Diodorus turns to Antipater. He served as Alexander’s ‘viceroy’ in Macedon while the king was abroad. During this time, he ‘was at variance with… Olympias’. That seems a very polite way of putting it.

To begin with, Antipater didn’t take Olympias seriously because Alexander ignored ‘her complaints against him’. Later, however, ‘as their enmity kept growing’ and Alexander ‘showed an anxiety to gratify [Olympias] in everything out of piety’ Antipater became worried.

When Alexander killed Parmenion and Philotas ‘terror’ entered Antipater’s heart. But not only his, also ‘all of Alexander’s Friends’. Antipater’s son, Iolaus, was Alexander’s wine-pourer. The viceroy gave him a poison to administer to the king.

If Alexander was poisoned, how come nobody wrote about it afterwards? Diodorus doesn’t ask this question out loud but clearly has it in mind. He that, following Alexander’s death, Antipater ‘held… supreme authority in Europe’ and after him, ‘his son Cassander’. Their power, therefore, was why ‘many historians did not dare write about the drug’.

Diodorus has no doubt, however, that Cassander is guilty; he cites the murder of of Olympias and rebuilding of Thebes as proof of his hostility to Alexander.

Finally, Diodorus turns to Sisygambis - whom he calls Sisyngambris. She mourned Alexander’s death deeply. In fact, her grief was so profound that she stopped eating. Five days later, she died ‘painfully but not ingloriously’.

Comments
Why did the native run to the throne and take Alexander’s clothing and diadem? In Chapter 66 (which I covered here) we saw how Alexander upset a eunuch when he used one of Darius’ tables as a footstool. In the Footnotes for this incident, we are told ‘that the throne was a symbol of divinity in the Orient, and that a king’s clothing, bed, and throne were affected with royal and divine mana’. Thus, in the Footnotes for Chapter 116, it is said that the man ‘may have regarded [the throne] as a sanctuary, or at least as a place of refuge’. Obviously, he saw the clothes and diadem as having similar protective powers.

By-the-bye the Footnotes also state that it is possible that the native may have simply held the clothes rather than put them on. Either way, the story echoes that of the woman with the haemorrhage who knew that if she could only touch Jesus’ clothing she would be healed (This story features in all three synoptic gospels - Lk 8:40-56, Mk 5:21-43, and Matt 9:18-26).

In regards the story of the diadem, I recall reading elsewhere that by placing it on his head, the man was, according to tradition (?), declaring himself king. Well, of course he wasn’t in reality - he was just trying to stop the ribbon from getting wet - but Alexander’s religious belief did not permit him to believe that interpretation alone. Not without divine confirmation, anyway.

Set problem A:
Rewrite the part of the Diodorus post that opens with the words containing "By-the-bye the Footnotes" and closes with "and Matt 9:18-26).", putting "the intruder" where "the native" stands.
Set problem B:
Does the Diodorus post agree with each of these statements? Answer yes or no for each, quoting the words that decide it. (i) Iolaus, Antipater's son, poured Alexander's wine. (ii) Antipater took Olympias seriously from the beginning. (iii) Diodorus is unsure whether Cassander is guilty.
The listing that comes next has no connection to the Diodorus post.

Information given:

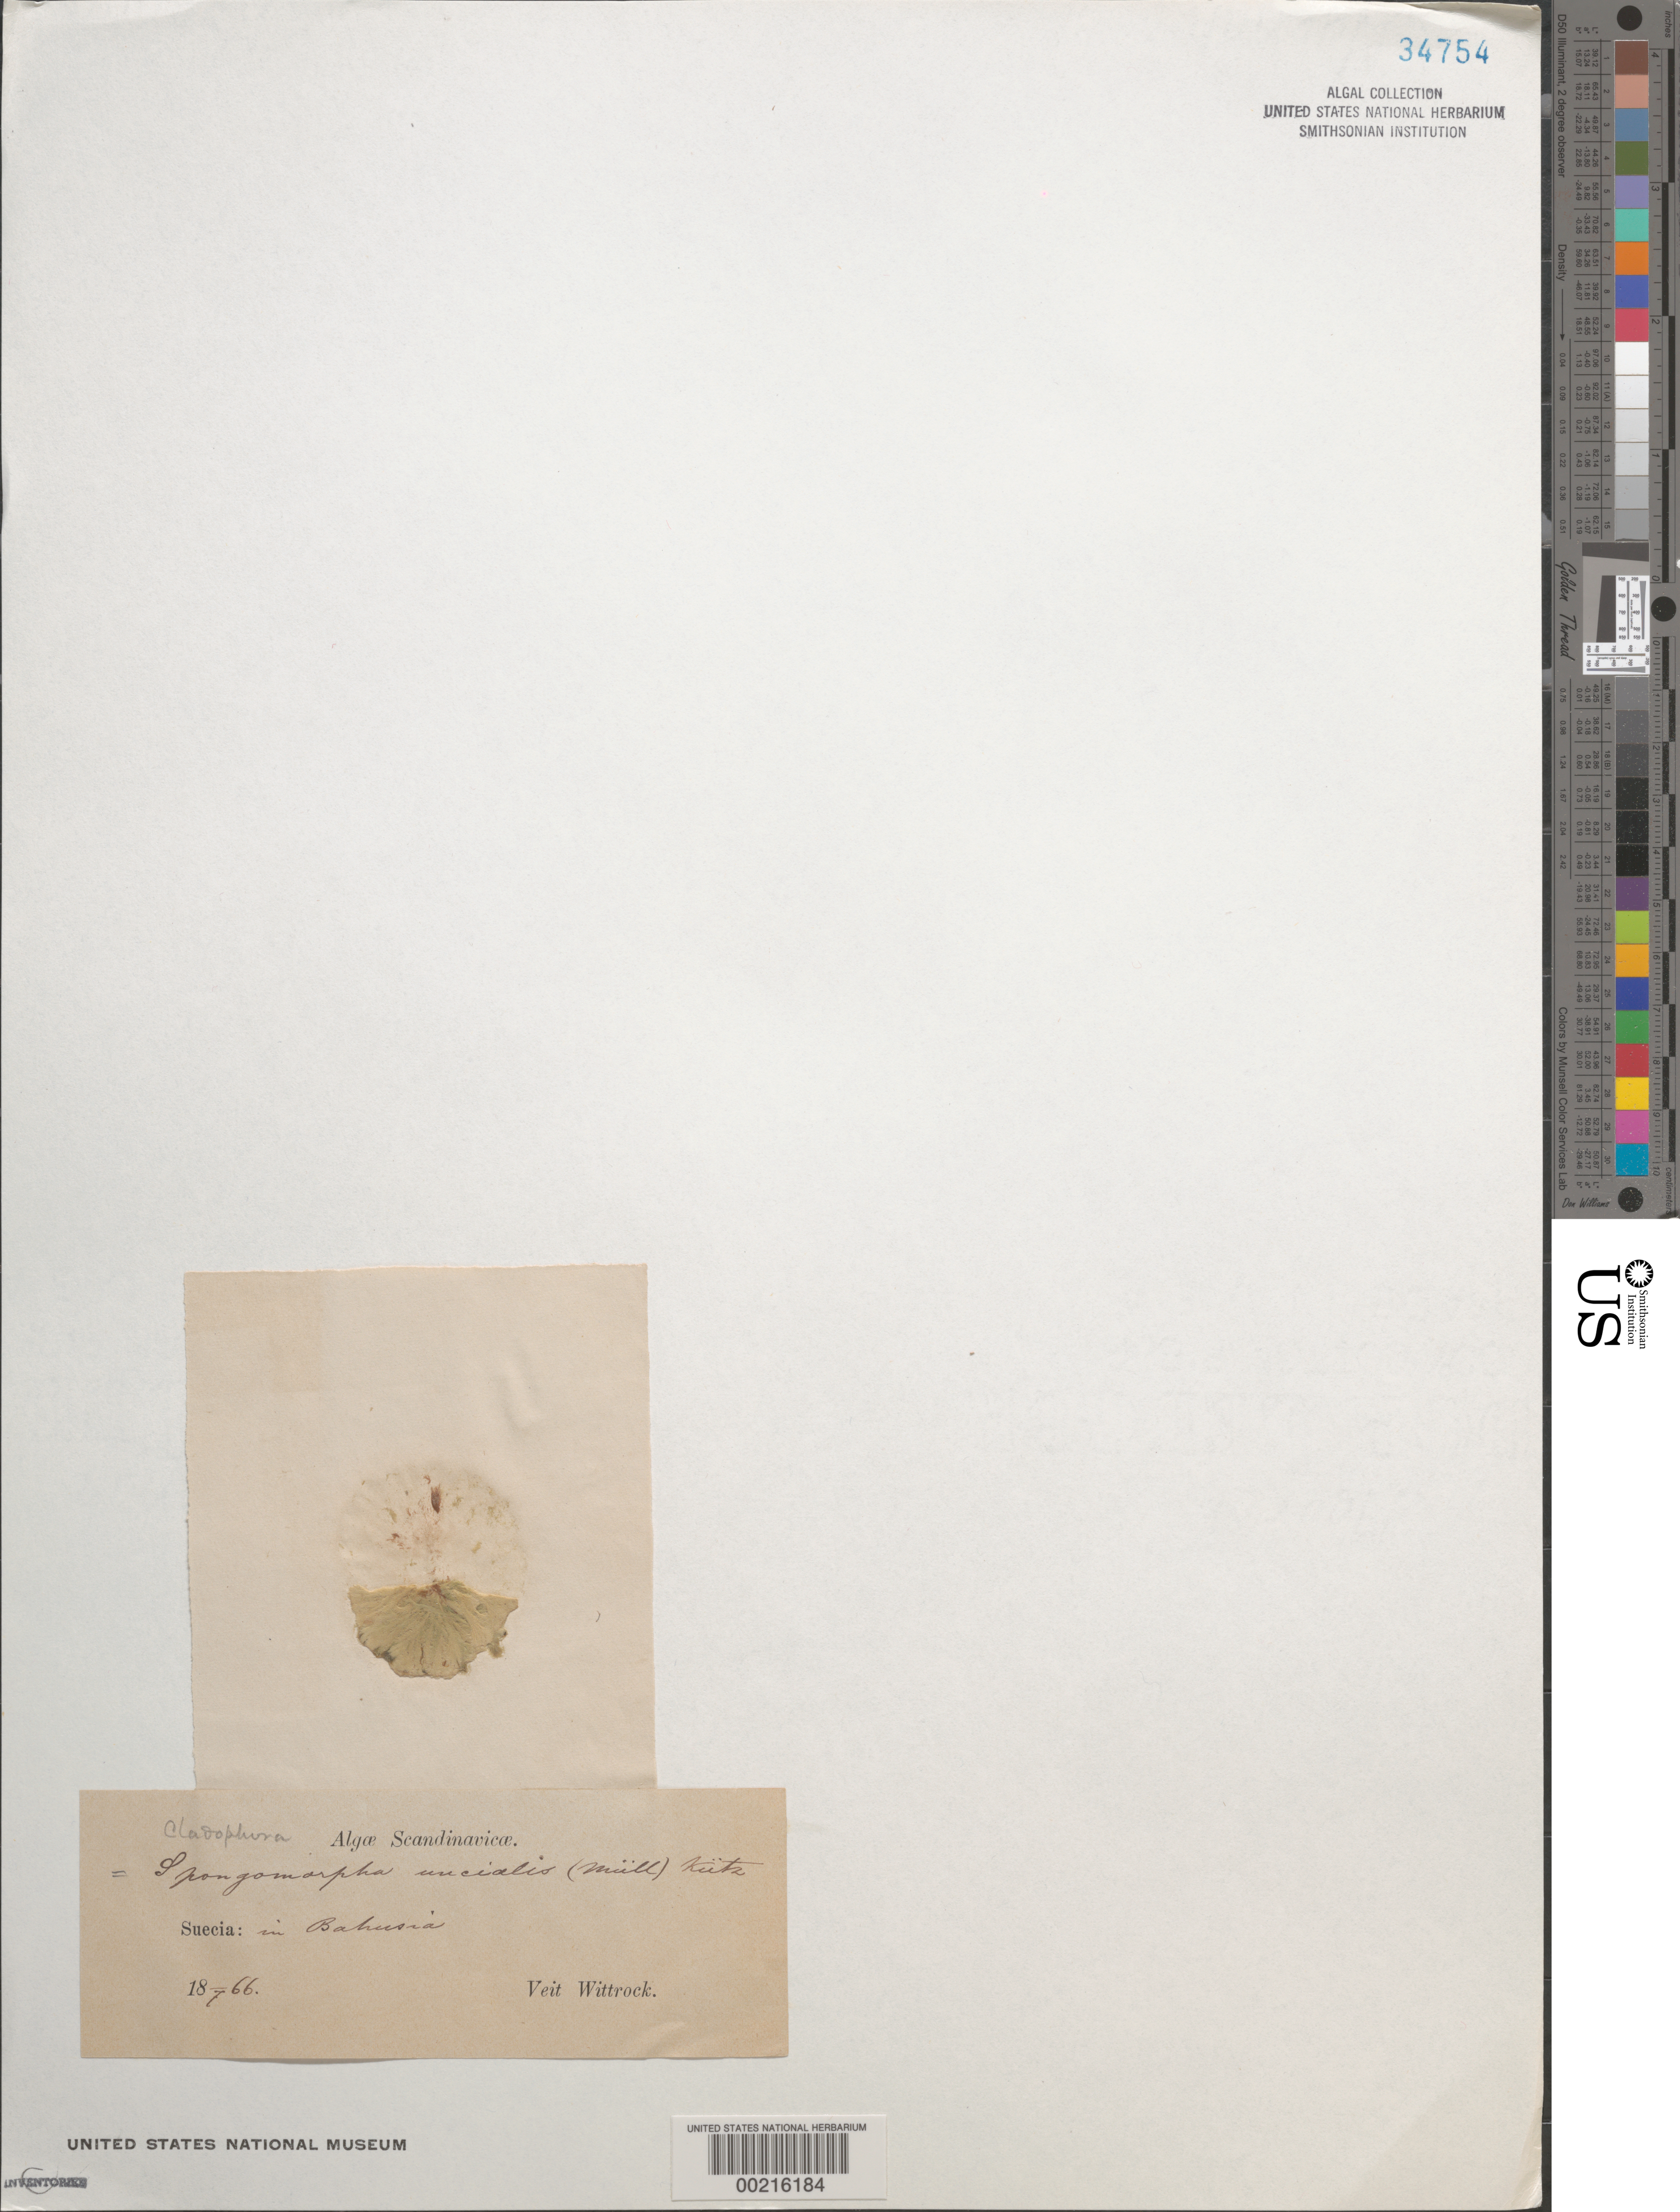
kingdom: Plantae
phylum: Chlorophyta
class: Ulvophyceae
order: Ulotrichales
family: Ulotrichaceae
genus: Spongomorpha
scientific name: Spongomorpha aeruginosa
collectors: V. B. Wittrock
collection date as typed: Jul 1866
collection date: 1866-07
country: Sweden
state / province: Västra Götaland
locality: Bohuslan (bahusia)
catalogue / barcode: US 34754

Answer A:
By-the-bye the Footnotes also state that it is possible that the intruder may have simply held the clothes rather than put them on. Either way, the story echoes that of the woman with the haemorrhage who knew that if she could only touch Jesus’ clothing she would be healed (This story features in all three synoptic gospels - Lk 8:40-56, Mk 5:21-43, and Matt 9:18-26).

Answer B:
(i) Yes: "Antipater’s son, Iolaus, was Alexander’s wine-pourer."
(ii) No: "To begin with, Antipater didn’t take Olympias seriously"
(iii) No: "Diodorus has no doubt, however, that Cassander is guilty"